┌─ Text block

Attached files

file filename
EX-99.2 - EXHIBIT 99.2 - Cryoport, Inc.v463174_ex99-2.htm
EX-99.1 - EXHIBIT 99.1 - Cryoport, Inc.v463174_ex99-1.htm
EX-5.1 - EXHIBIT 5.1 - Cryoport, Inc.v463174_ex5-1.htm
EX-1.1 - EXHIBIT 1.1 - Cryoport, Inc.v463174_ex1-1.htm

 

 

UNITED STATES

SECURITIES AND EXCHANGE COMMISSION

Washington, DC  20549

 

 

 

FORM 8-K

  

 

 

CURRENT REPORT

 

Pursuant to Section 13 or 15(d) of the
Securities Exchange Act of 1934

 

Date of Report (Date of earliest event reported): March 27, 2017

  

 

 

CRYOPORT, INC. 

(Exact name of registrant as specified in its charter)

 

Nevada   001-34632   88-0313393
(State of other jurisdiction
of incorporation)
  (Commission File Number)   (IRS Employer
Identification No.)
         
17305 Daimler St., Irvine CA 92614
(Address of Principal Executive Offices)
         
Registrant’s telephone number, including area code: (949) 470-2300
 
Not Applicable
(Former name or former address, if changed since last report)

 

 

 

Check the appropriate box below if the Form 8-K filing is intended to simultaneously satisfy the filing obligation of the registrant under any of the following provisions (see General Instruction A.2 below):

 

oWritten communications pursuant to Rule 425 under the Securities Act (17 CFR 230.425)

oSoliciting material pursuant to Rule 14A-12 under the Exchange Act (17 CFR 240.14a-12)

oPre-commencement communications pursuant to Rule 14d-2(b) under the Exchange Act (17 CFR.14d-2(b))

oPre-commencement communications pursuant to Rule 13e-4(c) under the Exchange Act (17 CFR 240.13e-4(c))

 

 

 

 

 

 

 

Item 8.01Other Events.

 

On March 31, 2017, Cryoport, Inc. (the “Company”) completed an underwritten public offering (the “Offering”) of 6,325,000 shares of its common stock, par value $0.001 per share (the “Shares”). The Shares were issued and sold pursuant to an underwriting agreement (the “Underwriting Agreement”), dated March 28, 2017, by and among the Company and Cowen and Company, LLC and Needham & Company, LLC, as Representatives of the underwriters named in Schedule A thereto (collectively, the “Underwriters”), at a public offering price per share of $2.00. The Shares include 825,000 shares issued and sold pursuant to the Underwriters’ exercise in full of their option to purchase additional shares of common stock pursuant to the Underwriting Agreement. The Company will receive net proceeds of approximately $11.5 million from the Offering after deducting underwriting discounts and commissions and estimated offering expenses payable by the Company.

└─
┌─ Provided information

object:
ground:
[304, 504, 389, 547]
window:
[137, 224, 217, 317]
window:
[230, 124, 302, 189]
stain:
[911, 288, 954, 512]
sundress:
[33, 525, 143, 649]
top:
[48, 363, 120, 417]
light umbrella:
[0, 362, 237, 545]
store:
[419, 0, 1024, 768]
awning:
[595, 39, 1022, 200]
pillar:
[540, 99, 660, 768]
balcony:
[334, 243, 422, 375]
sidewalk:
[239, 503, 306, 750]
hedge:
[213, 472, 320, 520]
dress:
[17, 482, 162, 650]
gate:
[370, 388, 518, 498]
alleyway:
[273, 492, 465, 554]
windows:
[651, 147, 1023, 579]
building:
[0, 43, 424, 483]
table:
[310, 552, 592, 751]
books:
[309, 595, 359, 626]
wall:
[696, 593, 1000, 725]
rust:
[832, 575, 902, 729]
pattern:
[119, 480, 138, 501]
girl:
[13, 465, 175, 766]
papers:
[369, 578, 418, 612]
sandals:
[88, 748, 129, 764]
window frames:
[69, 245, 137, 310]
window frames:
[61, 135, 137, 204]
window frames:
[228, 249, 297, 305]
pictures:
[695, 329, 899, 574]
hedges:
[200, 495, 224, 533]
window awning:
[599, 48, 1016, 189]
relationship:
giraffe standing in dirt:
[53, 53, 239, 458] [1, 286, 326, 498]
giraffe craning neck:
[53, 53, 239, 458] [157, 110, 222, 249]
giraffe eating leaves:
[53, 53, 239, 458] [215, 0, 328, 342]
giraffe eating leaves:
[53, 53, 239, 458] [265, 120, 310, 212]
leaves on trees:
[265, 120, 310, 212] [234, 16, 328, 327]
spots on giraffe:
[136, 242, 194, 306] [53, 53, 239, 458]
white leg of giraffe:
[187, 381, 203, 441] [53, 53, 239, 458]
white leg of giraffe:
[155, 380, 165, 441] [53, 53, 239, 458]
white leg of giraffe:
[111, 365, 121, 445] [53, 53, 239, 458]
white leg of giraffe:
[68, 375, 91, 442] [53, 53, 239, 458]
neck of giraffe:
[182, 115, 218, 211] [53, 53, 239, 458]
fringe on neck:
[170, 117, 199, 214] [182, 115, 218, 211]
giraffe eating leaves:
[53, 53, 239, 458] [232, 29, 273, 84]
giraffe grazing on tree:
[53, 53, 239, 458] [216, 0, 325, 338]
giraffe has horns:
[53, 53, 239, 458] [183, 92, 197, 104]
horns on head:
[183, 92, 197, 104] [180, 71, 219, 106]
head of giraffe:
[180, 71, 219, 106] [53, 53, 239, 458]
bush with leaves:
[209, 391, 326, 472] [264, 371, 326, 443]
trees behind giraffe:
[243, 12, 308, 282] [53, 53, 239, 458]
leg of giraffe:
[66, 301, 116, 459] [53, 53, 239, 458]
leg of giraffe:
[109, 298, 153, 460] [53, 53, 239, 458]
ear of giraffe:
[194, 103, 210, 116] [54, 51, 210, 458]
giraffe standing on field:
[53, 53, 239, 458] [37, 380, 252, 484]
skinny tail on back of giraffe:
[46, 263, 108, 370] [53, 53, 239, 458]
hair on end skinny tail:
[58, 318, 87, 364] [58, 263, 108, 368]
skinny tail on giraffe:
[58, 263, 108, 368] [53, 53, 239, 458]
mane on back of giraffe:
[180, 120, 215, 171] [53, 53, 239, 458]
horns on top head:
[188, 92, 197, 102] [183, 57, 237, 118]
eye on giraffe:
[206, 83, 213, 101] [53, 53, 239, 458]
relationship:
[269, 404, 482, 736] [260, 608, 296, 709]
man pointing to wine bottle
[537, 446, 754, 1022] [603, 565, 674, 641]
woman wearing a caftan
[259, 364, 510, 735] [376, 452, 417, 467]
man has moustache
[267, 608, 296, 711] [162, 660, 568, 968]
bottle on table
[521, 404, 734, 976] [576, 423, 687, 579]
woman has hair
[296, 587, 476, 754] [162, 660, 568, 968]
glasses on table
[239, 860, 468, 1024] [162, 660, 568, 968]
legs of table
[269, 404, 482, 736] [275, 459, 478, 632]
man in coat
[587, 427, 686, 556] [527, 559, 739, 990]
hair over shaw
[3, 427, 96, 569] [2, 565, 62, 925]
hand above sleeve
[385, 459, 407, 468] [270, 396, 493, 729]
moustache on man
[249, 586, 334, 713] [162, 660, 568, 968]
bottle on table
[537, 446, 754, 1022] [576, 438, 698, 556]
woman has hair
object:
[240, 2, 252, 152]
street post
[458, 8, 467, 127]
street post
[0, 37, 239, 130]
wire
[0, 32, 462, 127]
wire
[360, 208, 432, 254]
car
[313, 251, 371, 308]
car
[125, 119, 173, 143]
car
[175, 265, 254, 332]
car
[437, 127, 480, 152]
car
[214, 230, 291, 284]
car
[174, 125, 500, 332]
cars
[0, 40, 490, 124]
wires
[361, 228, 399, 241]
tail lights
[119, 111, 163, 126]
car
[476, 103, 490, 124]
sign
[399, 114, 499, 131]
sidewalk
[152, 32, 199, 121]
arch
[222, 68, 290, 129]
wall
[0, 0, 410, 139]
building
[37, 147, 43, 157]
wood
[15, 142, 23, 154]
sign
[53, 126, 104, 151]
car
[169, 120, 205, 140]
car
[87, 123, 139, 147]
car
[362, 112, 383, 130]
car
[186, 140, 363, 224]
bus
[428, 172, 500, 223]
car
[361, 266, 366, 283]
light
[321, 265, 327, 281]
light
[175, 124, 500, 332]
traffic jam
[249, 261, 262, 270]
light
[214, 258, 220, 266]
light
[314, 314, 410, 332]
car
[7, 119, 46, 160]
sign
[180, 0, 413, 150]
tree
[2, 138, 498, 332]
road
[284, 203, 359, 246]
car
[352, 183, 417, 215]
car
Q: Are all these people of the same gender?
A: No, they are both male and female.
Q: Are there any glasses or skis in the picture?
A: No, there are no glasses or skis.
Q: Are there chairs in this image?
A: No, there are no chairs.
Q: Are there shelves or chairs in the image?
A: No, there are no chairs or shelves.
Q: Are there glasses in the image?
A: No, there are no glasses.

└─

# Work to complete
1. Reproduce the passage of the Form 8-K filing from "17305 Daimler St., Irvine" to "since last report)".
2. Carry the Form 8-K filing forward, beginning after its final sentence.
The data above has no connection to the Form 8-K filing.

# Response list
1.
17305 Daimler St., Irvine CA 92614
(Address of Principal Executive Offices)
         
Registrant’s telephone number, including area code: (949) 470-2300
 
Not Applicable
(Former name or former address, if changed since last report)

2.
 

Certain of the Underwriters and their affiliates have provided in the past to the Company and its affiliates and may provide from time to time in the future certain commercial banking, financial advisory, investment banking and other services for the Company and such affiliates in the ordinary course of their business, for which they have received and may continue to receive customary fees and commissions.

 

The Offering was made pursuant to the Company’s effective registration statement on Form S-3 (Registration Statement No. 333-215776) previously filed with the Securities and Exchange Commission and a prospectus supplement. The foregoing is only a brief description of the terms of the Underwriting Agreement, does not purport to be a complete statement of the rights and obligations of the parties under the Underwriting Agreement and the transactions contemplated thereby, and is qualified in its entirety by reference to the Underwriting Agreement that is attached hereto as Exhibit 1.1. A copy of the opinion of Snell & Wilmer L.L.P. relating to the legality of the issuance and sale of the Shares is attached hereto as Exhibit 5.1.

 

On March 27, 2017, the Company issued a press release announcing the launch of the Offering. A copy of the Company’s press release is attached hereto as Exhibit 99.1 to this Current Report on Form 8-K and is incorporated herein by reference in its entirety.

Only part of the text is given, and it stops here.